Examples of data profiling
Data profiling can be implemented in a variety of use cases where data quality is important.
For example, projects that involve data warehousing or business intelligence may require gathering data from multiple disparate systems or databases for one report or analysis. Applying data profiling to these projects can help identify potential issues and corrections that need to be made in extract, transform and load (ETL) jobs and other data integration processes before moving forward.
Additionally, data profiling is crucial in data conversion or data migration initiatives that involve moving data from one system to another.

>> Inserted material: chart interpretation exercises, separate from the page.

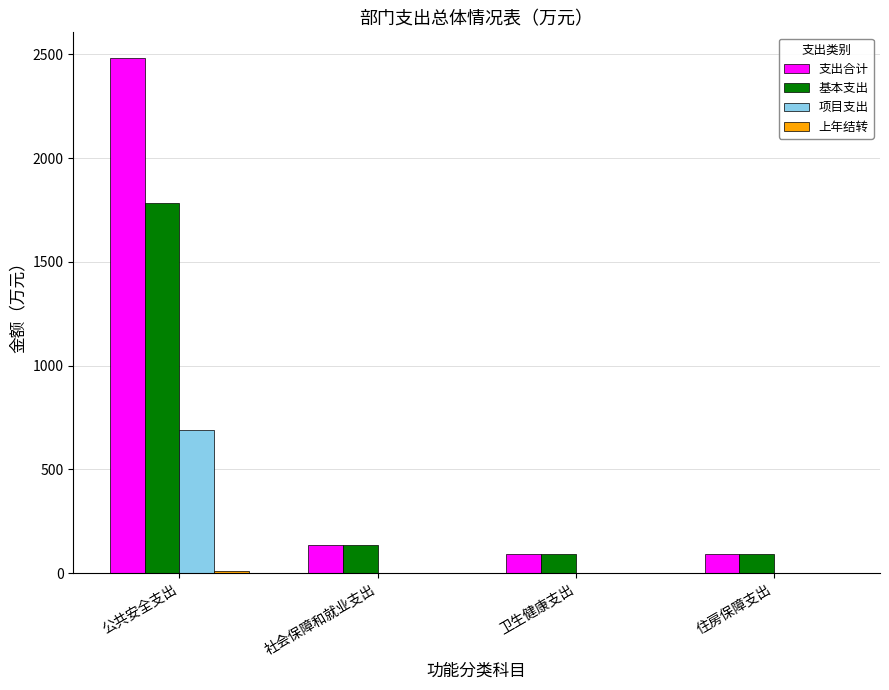

Which series has the largest total across all categories?

支出合计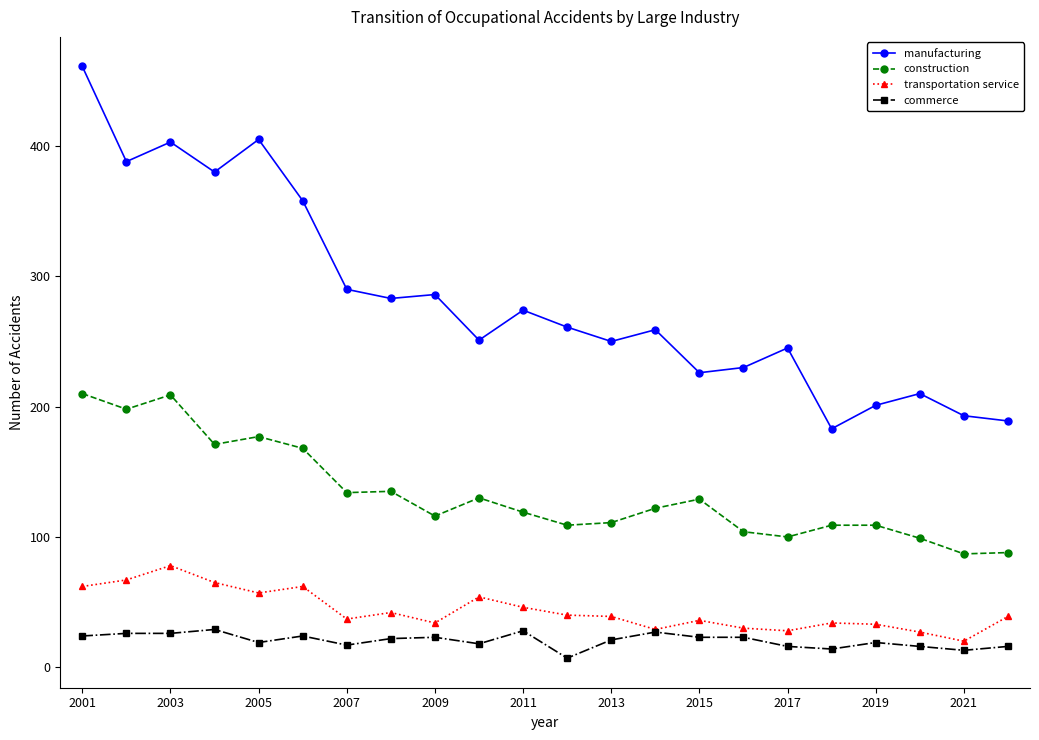

Rank the series by their maximum value, from lowest to highest.

commerce, transportation service, construction, manufacturing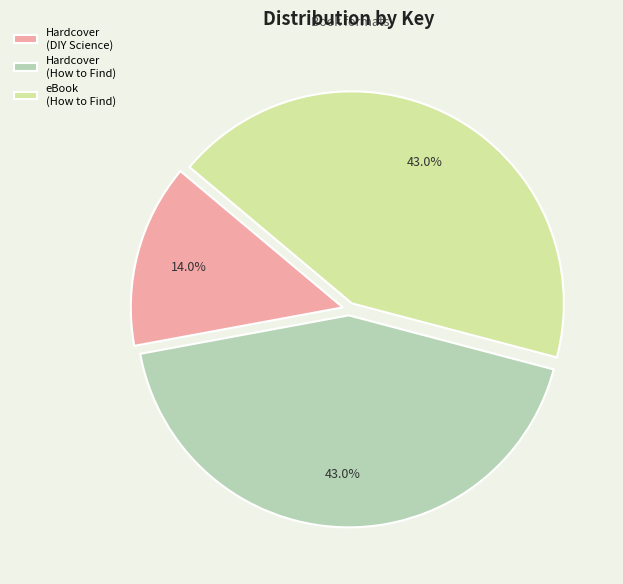

Does Hardcover (How to Find) represent more than half of the total?

No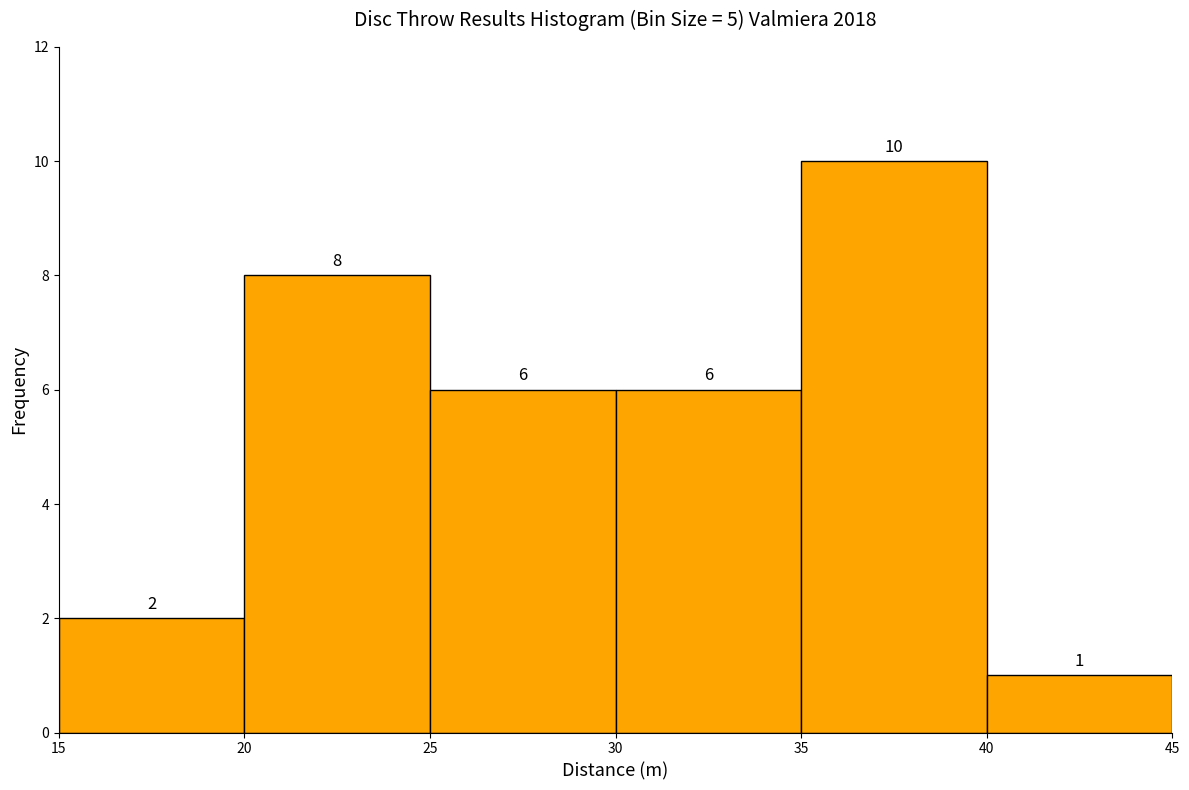

Reading left to right, list every bar in this chart as the range it spans on the x-axis followed by its height.

15 to 20: 2
20 to 25: 8
25 to 30: 6
30 to 35: 6
35 to 40: 10
40 to 45: 1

Data profiling can help identify data quality issues that may get lost in translation or adaptions that must be made to the new system prior to migration.
The following four methods, or techniques, are used in data profiling:
- column profiling, which assesses tables and quantifies entries in each column;
- cross-column profiling, which features both key analysis and dependency analysis;
- cross-table profiling, which uses key analysis to identify stray data as well as semantic and syntactic discrepancies; and
- data rule validation, which assesses data sets against established rules and standards to validate that they're being followed.
Data profiling tools
Data profiling tools replace much, if not all, of the manual effort of this function by discovering and investigating issues that affect data quality, such as duplication, inaccuracies, inconsistencies and lack of completeness.
These technologies work by analyzing data sources and linking sources to their metadata to allow for further investigation into errors.
Furthermore, they offer data professionals quantitative information and statistics around data quality, typically in tabular and graph formats.
Data management applications, for example, can manage the profiling process through tools that eliminate errors and apply consistency to data extracted from multiple sources without the need for hand coding.
Such tools are essential for many, if not most, organizations today as the volume of data they use for their business activities significantly outpaces even a large team's ability to perform this function through mostly manual efforts.
Data profile tools also generally include data wrangling, data gap and metadata discovery capabilities as well as the ability to detect and merge duplicates, check for data similarities and customize data assessments.
Commercial vendors that provide data profiling capabilities include Datameer, Informatica, Oracle and SAS. Open source solutions include Aggregate Profiler, Apache Griffin, Quadient DataCleaner and Talend.